Get told to kill. Only to find out I couldn’t do it this time. Or maybe I’d just give up.
My knuckles went white, squeezing the wheel, and the pain of my wrist from clinging to Boss’s fur jostled me out of that memory.
“There,” The Elder said, pointing at the horizon.
A forest. A great, mighty, bountiful forest. Trees sprouted out of destroyed streets, concrete reduced to barely visible under rotting foliage. The buildings, however, were intact.
They towered over everything else, skyscrapers and buildings, with a single exception. The tops polished and gleaming, sealed steel and repurposed rebar. Nests. In the distance, large as a skyscraper, a massive tree sat entwined with several buildings. No leaves. Just a skeletal frame.
And the radio welcomed us to the City for Hunters with a heavy guitar riff, and some heavy weight slid off of my chest. The stronghold of resistance against the Fey. Was there anything else I could want in a place to hide?
But maybe I didn’t want to hide. Prince had told me that I’d been apart of something big in the old world. Before Trellis, another Queen’s Guard, that caste made of humans, had forseen his death.
Half of my knowledge had been taken by a coworker, since his had been destroyed in the intervening years. If there was anyone who’d know about a Warden at large, and where that knowledge would be, they too would be at the Capital.
A place to hide. A place for answers.
A place to protect the Elder, who carried those destructive First Memories, who bore the burden of the first Failure of Crow-kind.
A place for Tane to find a way to forgive herself for letting me be captured.
A place for Jay to find his absolution.
A place for Boss to find her prey.
And maybe a place where I could feel like Jess again, instead of the new world survivor. There was a great mystery out there to solve.
And maybe I was, after all, just the old-world scientist to do it.
Atlanta, more than any other city I’d been in thus far, was the most intact. Towering buildings, rising columns of old world ingenuity and avarice, and gleaming radio spires. Tane’s talons clicked against the upholstery.
“Security checkpoint coming up,” she warned.
Boss grinned, showing off her long teeth. “I can’t wait to see what they think of me,” she purred.

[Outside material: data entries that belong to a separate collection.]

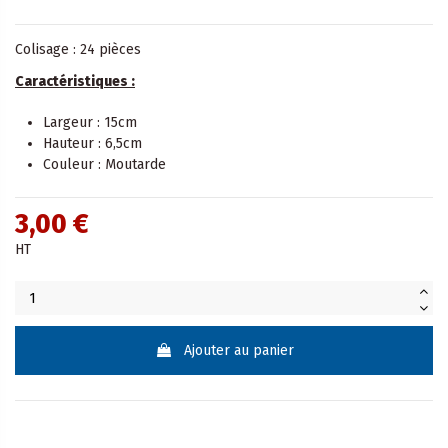
Colisage : 24 pièces
Caractéristiques :
Largeur : 15cm
Hauteur : 6,5cm
Couleur : Moutarde
3,00 €
HT
Ajouter au panier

Like a dog might, not like a cat might.
The road terminated under cover of the forest, but this close, it was easy to see that the trees were all young. Only a few decades old
And at that, a swarm of birds dropped out of the sky in front of the van, landing among the makeshift forest, and I pulled the brakes long before I even came close to the trees.

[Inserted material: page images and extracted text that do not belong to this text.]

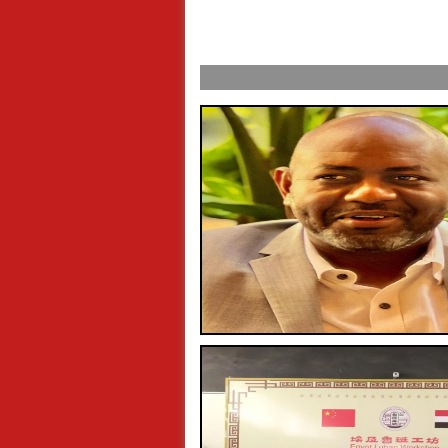
ول عرفة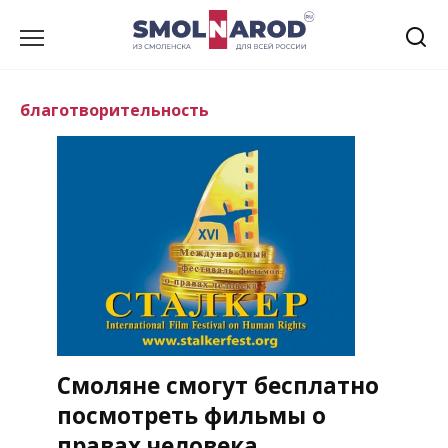
Перейти
к
содержанию
благотворительность
Смоляне смогут бесплатно
посмотреть фильмы о
правах человека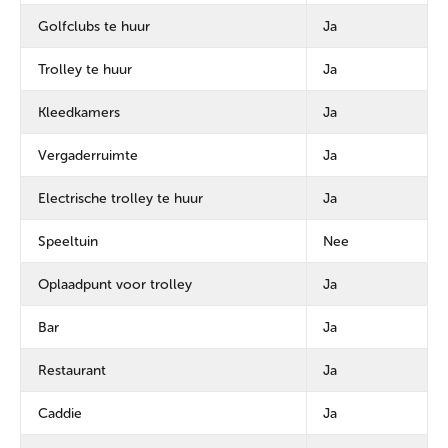
Golfclubs te huur
Ja
Trolley te huur
Ja
Kleedkamers
Ja
Vergaderruimte
Ja
Electrische trolley te huur
Ja
Speeltuin
Nee
Oplaadpunt voor trolley
Ja
Bar
Ja
Restaurant
Ja
Caddie
Ja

Then the guards of our convoy descended from the sky. They landed on every available surface, clustered together. Many different timbres and notes of various bird noises, and then they formed into the elegant gold painted beaks of the Capital Guard.

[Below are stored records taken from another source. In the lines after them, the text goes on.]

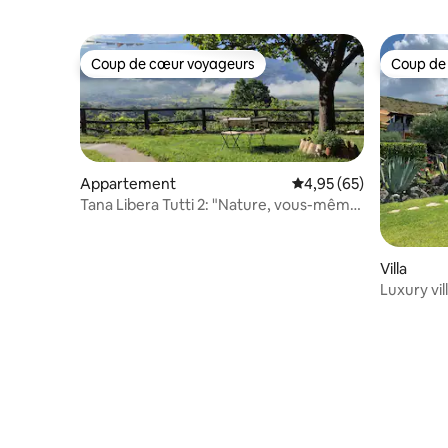
Coup de cœur voyageurs
Coup de
Coup de cœur voyageurs
Coup de
Appartement
Évaluation moyenne sur
4,95 (65)
Tana Libera Tutti 2: "Nature, vous-même
et amour"
Villa
Luxury vi
Calabre/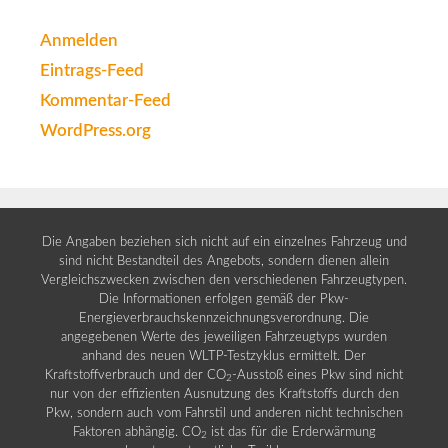
Anmelden
Eintrags-Feed
Kommentar-Feed
WordPress.org
Die Angaben beziehen sich nicht auf ein einzelnes Fahrzeug und
sind nicht Bestandteil des Angebots, sondern dienen allein
Vergleichszwecken zwischen den verschiedenen Fahrzeugtypen.
Die Informationen erfolgen gemäß der Pkw-
Energieverbrauchskennzeichnungsverordnung. Die
angegebenen Werte des jeweiligen Fahrzeugtyps wurden
anhand des neuen WLTP-Testzyklus ermittelt. Der
Kraftstoffverbrauch und der CO
-Ausstoß eines Pkw sind nicht
2
nur von der effizienten Ausnutzung des Kraftstoffs durch den
Pkw, sondern auch vom Fahrstil und anderen nicht technischen
Faktoren abhängig. CO
ist das für die Erderwärmung
2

Then, in an almost separate clump, Tane’s scouts fell from the sky and took up residence. There were subtle difference between the three. The city guards were marked with red on their beaks, the guards that were escorting us were adorned with gold, and the scouts favored green (though I hadn’t seen it on their beaks before; their malleable forms allowed them to do about anything they wanted to their bodies).
After a moment, the guards from the city formed up as well, dropping out of the trees and landed as Crows.
I stepped out of the van, and behind us, various other vans opened up.
The guard captain landed in front of me and nodded at the guards in front of him. “Third guard company reporting in.”
“Prin,” spoke the largest of the city’s border, if I was reading the ornate paint on his beak correctly. Clipped, short, bright reds and golds and a hint of blue. “You’re later than expected.”
Prin, the guard captain, bowed his head slightly.
“And you brought quite a bit more than we were expecting, as well,” The crow spoke.
“Quen,” Prin looked up from his bow. “I was expecting someone else to come and debrief me. Is anything wrong?”
The Crow, larger, towering over the others by head, shook his head. “No, Prin. It was decided that I’d be the one to debrief you after all. Welcome to the city, Warden. I am Quen; The War-Leader.”